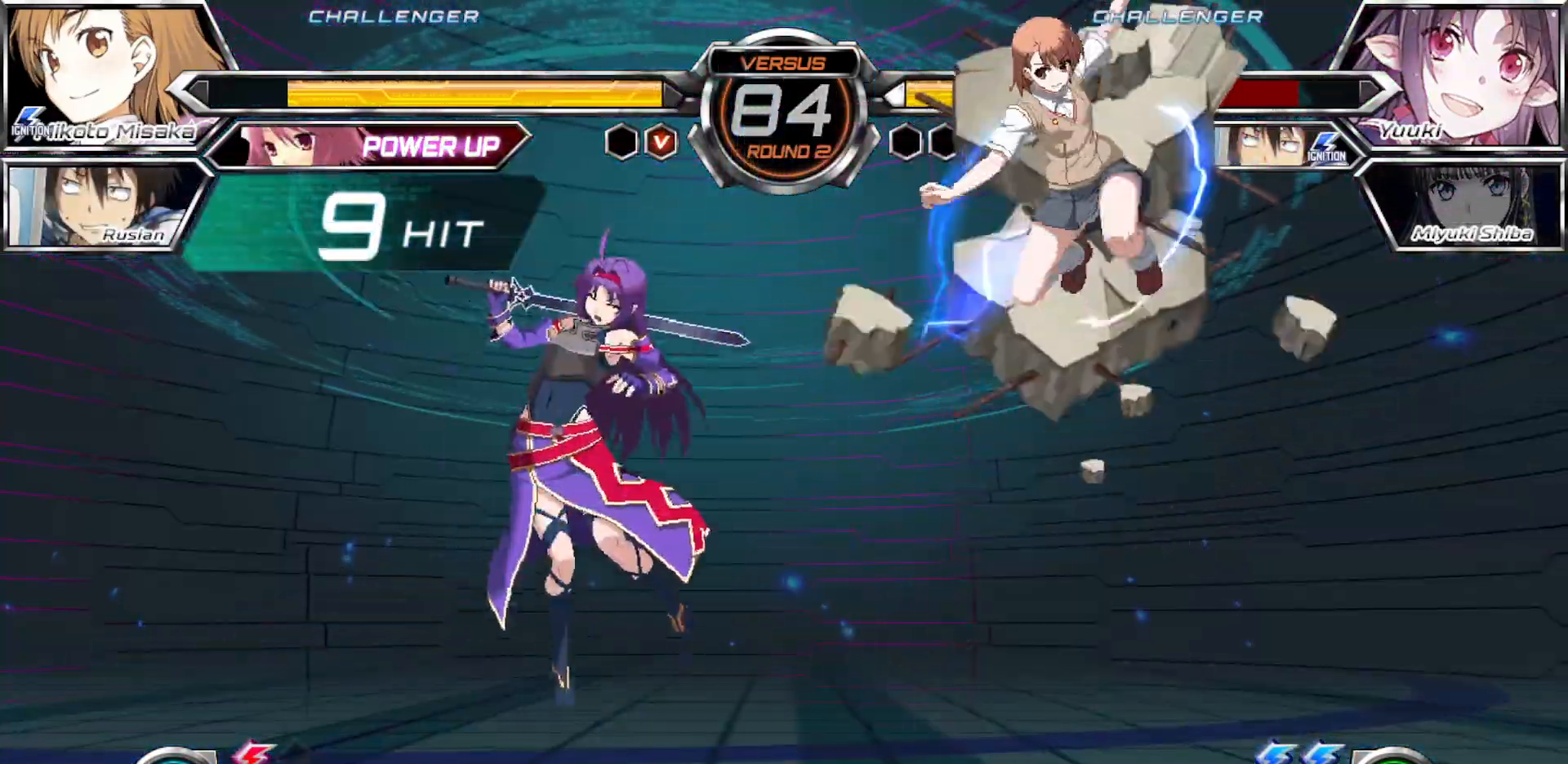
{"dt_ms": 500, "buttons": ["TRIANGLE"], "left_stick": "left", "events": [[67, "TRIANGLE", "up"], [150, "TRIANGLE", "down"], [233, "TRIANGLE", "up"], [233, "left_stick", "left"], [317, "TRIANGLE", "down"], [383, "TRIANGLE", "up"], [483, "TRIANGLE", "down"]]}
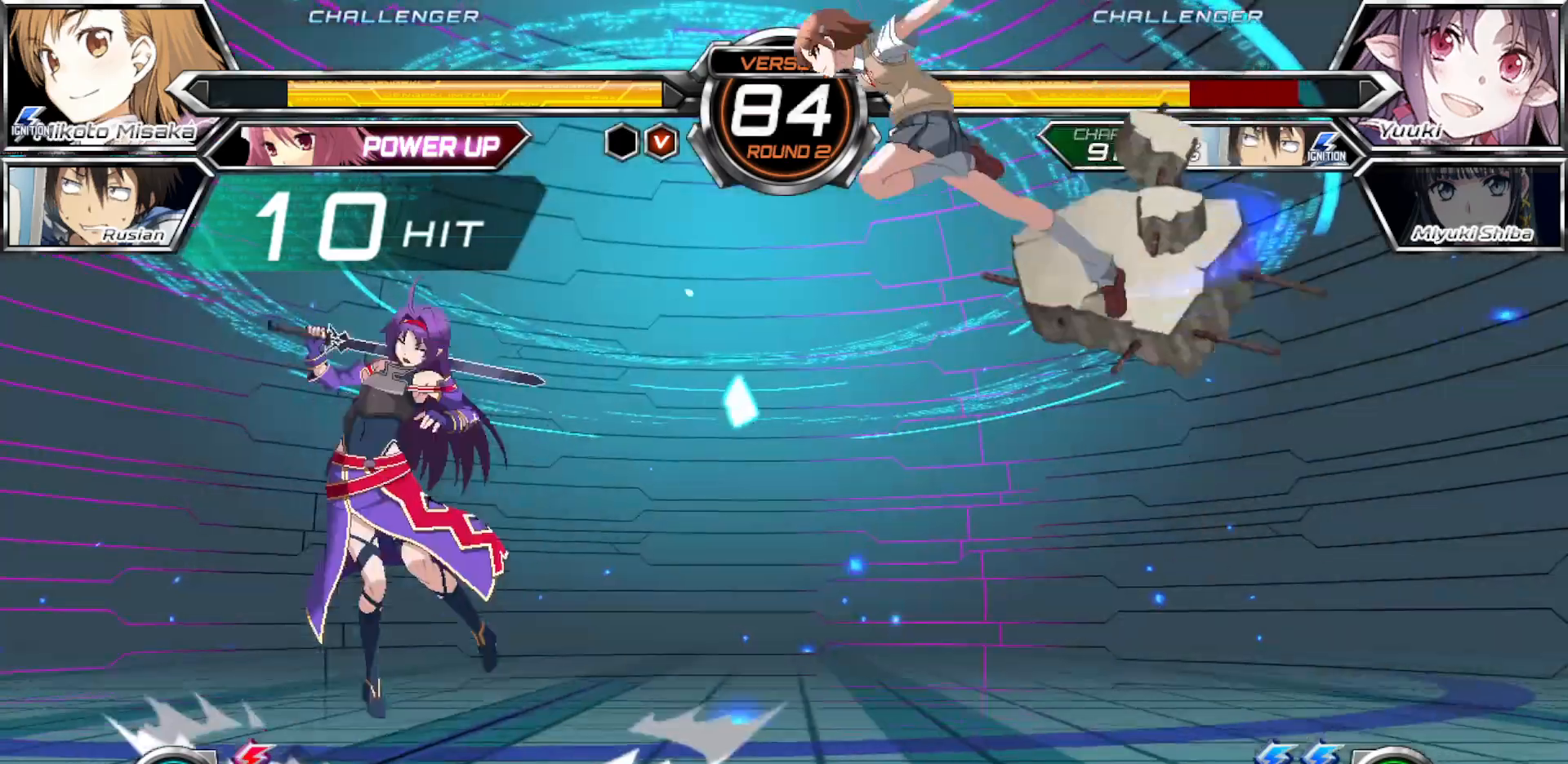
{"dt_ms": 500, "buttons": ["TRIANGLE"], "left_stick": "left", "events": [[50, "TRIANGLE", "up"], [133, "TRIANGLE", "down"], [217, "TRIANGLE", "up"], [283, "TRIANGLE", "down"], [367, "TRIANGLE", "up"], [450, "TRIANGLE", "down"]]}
---+---
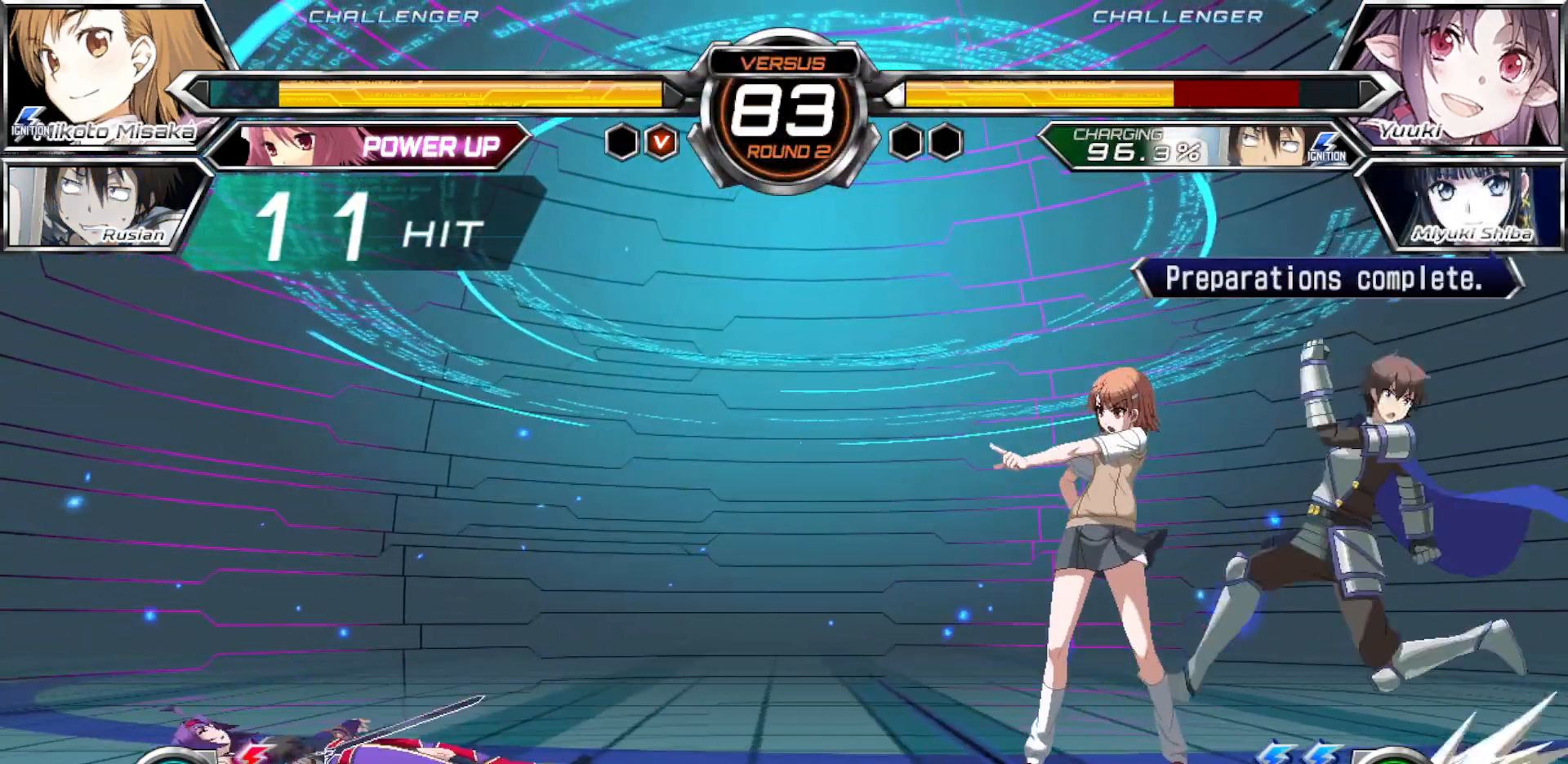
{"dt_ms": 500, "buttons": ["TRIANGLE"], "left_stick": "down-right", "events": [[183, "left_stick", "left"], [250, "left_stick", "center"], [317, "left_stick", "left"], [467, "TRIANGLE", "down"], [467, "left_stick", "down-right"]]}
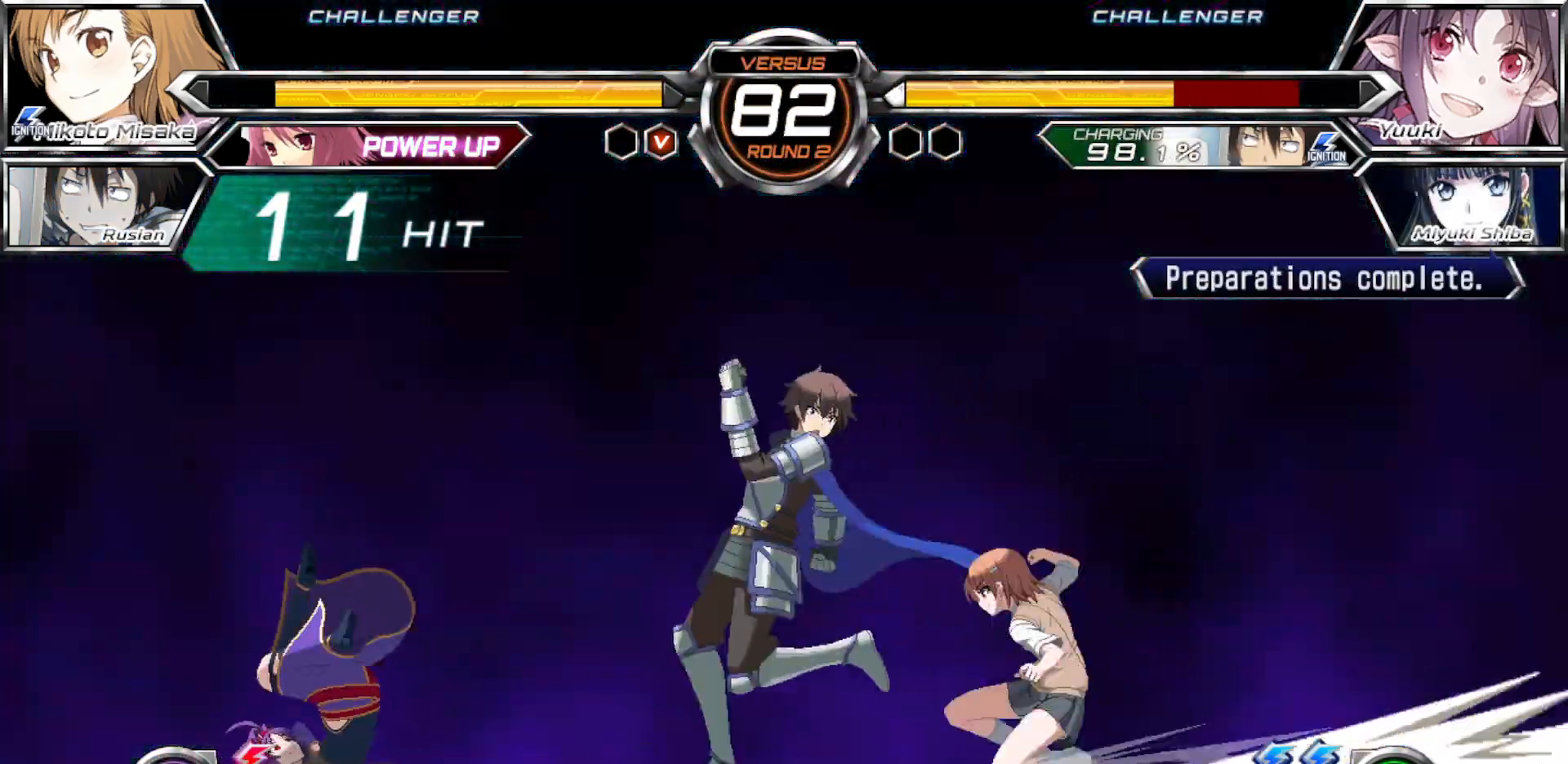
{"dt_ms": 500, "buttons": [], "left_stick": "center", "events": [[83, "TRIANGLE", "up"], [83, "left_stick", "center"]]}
---+---
→ **Work order**: Copy out, from the data above, every line holding the word "down".

→ **Answer below**:
{"dt_ms": 500, "buttons": ["TRIANGLE"], "left_stick": "left", "events": [[67, "TRIANGLE", "up"], [150, "TRIANGLE", "down"], [233, "TRIANGLE", "up"], [233, "left_stick", "left"], [317, "TRIANGLE", "down"], [383, "TRIANGLE", "up"], [483, "TRIANGLE", "down"]]}
{"dt_ms": 500, "buttons": ["TRIANGLE"], "left_stick": "left", "events": [[50, "TRIANGLE", "up"], [133, "TRIANGLE", "down"], [217, "TRIANGLE", "up"], [283, "TRIANGLE", "down"], [367, "TRIANGLE", "up"], [450, "TRIANGLE", "down"]]}
{"dt_ms": 500, "buttons": ["TRIANGLE"], "left_stick": "down-right", "events": [[183, "left_stick", "left"], [250, "left_stick", "center"], [317, "left_stick", "left"], [467, "TRIANGLE", "down"], [467, "left_stick", "down-right"]]}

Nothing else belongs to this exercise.